▶ [Problem requirements] Gather every line in the rows below that contains the string "than", treating uppercase and lowercase as different.

** Opening Task material block **

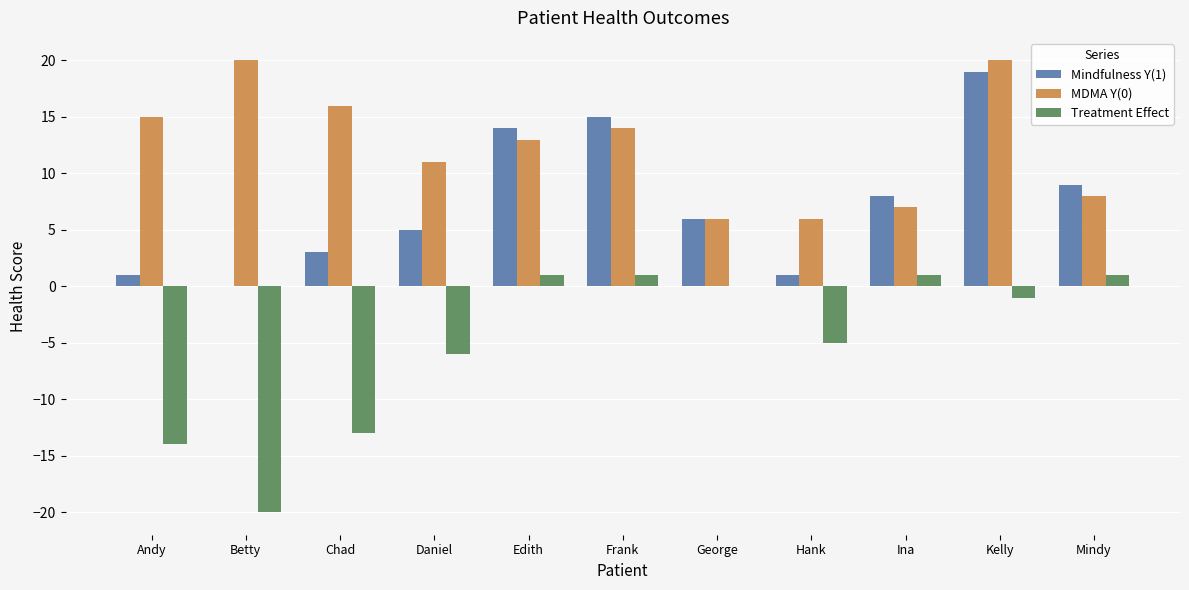

Reading left to right, what are all the values shown in this chart?

Mindfulness Y(1): 1	0	3	5	14	15	6	1	8	19	9
MDMA Y(0): 15	20	16	11	13	14	6	6	7	20	8
Treatment Effect: -14	-20	-13	-6	1	1	0	-5	1	-1	1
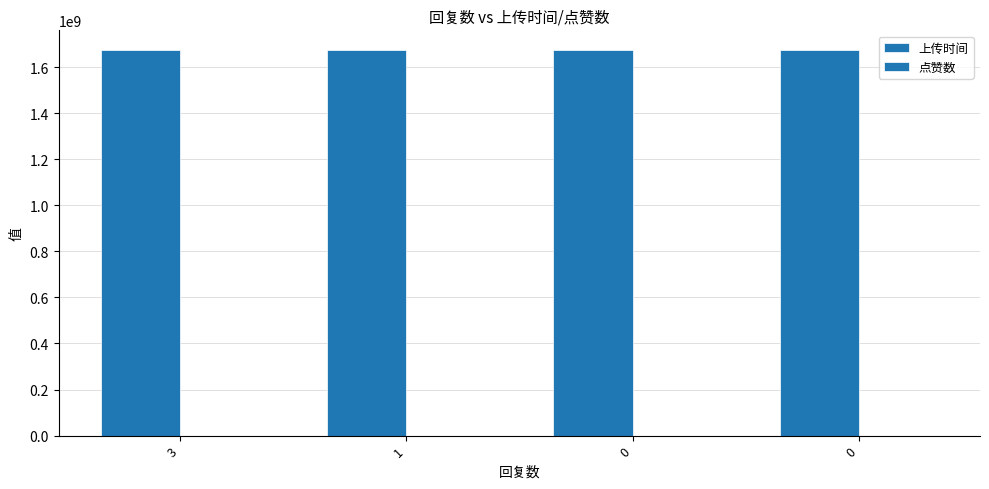

Between 1 and 0, which is larger?

1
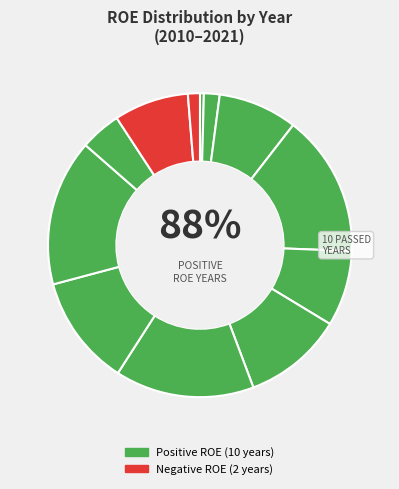

Is there any slice that represents more than half of the pie?

No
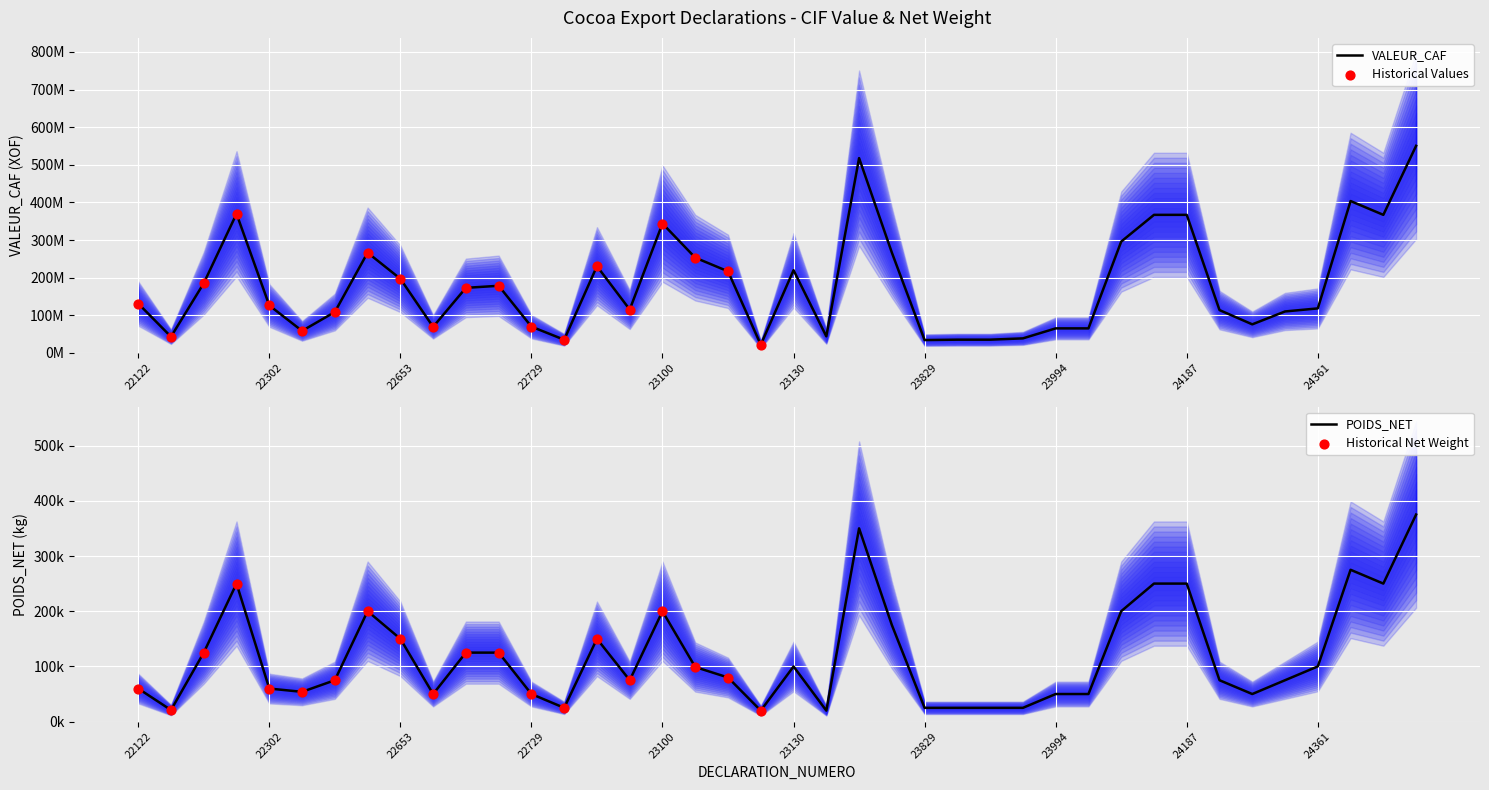

Is the value of VALEUR_CAF at 23829 greater than the value of POIDS_NET at 23992?

Yes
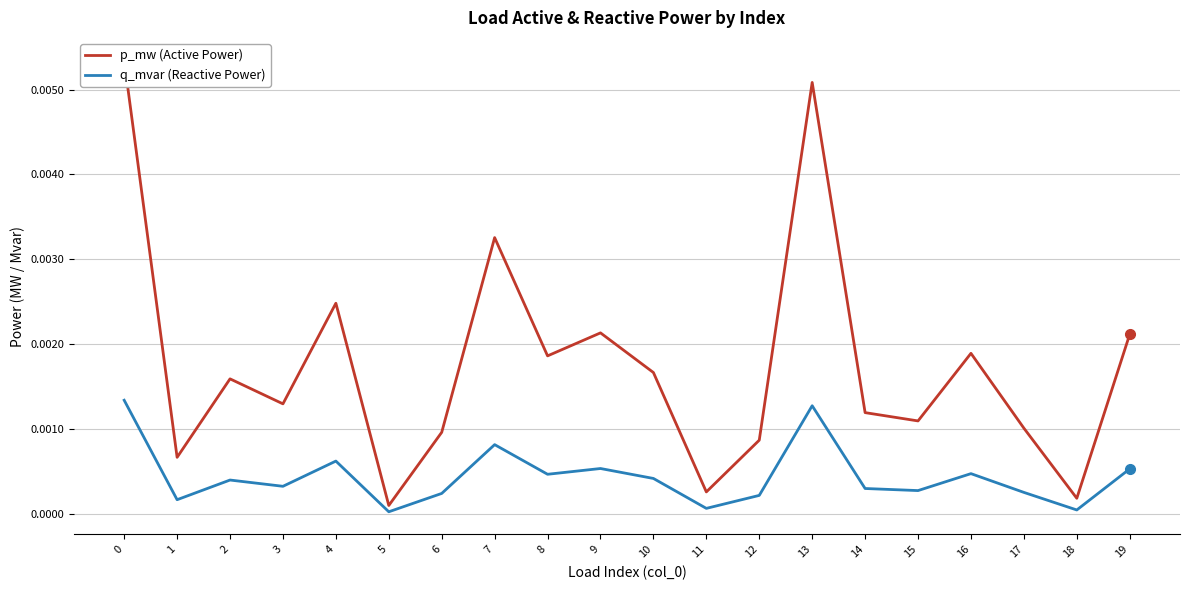

Which series has the widest spread of values?

p_mw (Active Power)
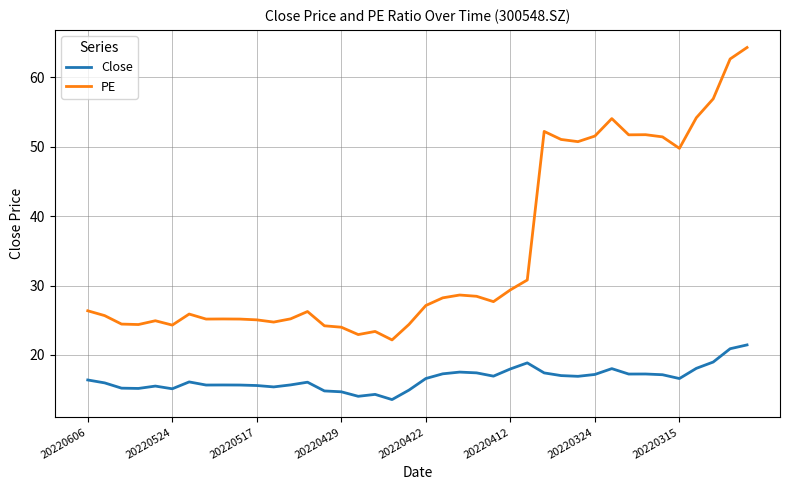

What is the lowest value of the PE series?

22.2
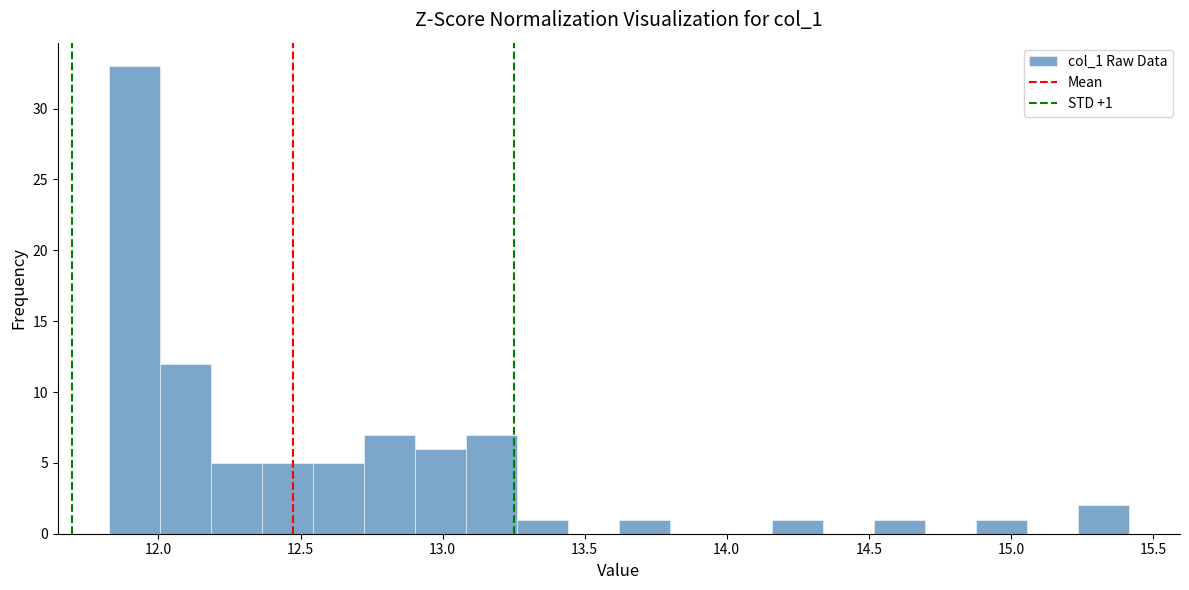

Read against the x-axis, roughly where is the centre of the tallest bar?

11.90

** Closing Task material block **

▶ [Answer]
Is there any slice that represents more than half of the pie?
Is the value of VALEUR_CAF at 23829 greater than the value of POIDS_NET at 23992?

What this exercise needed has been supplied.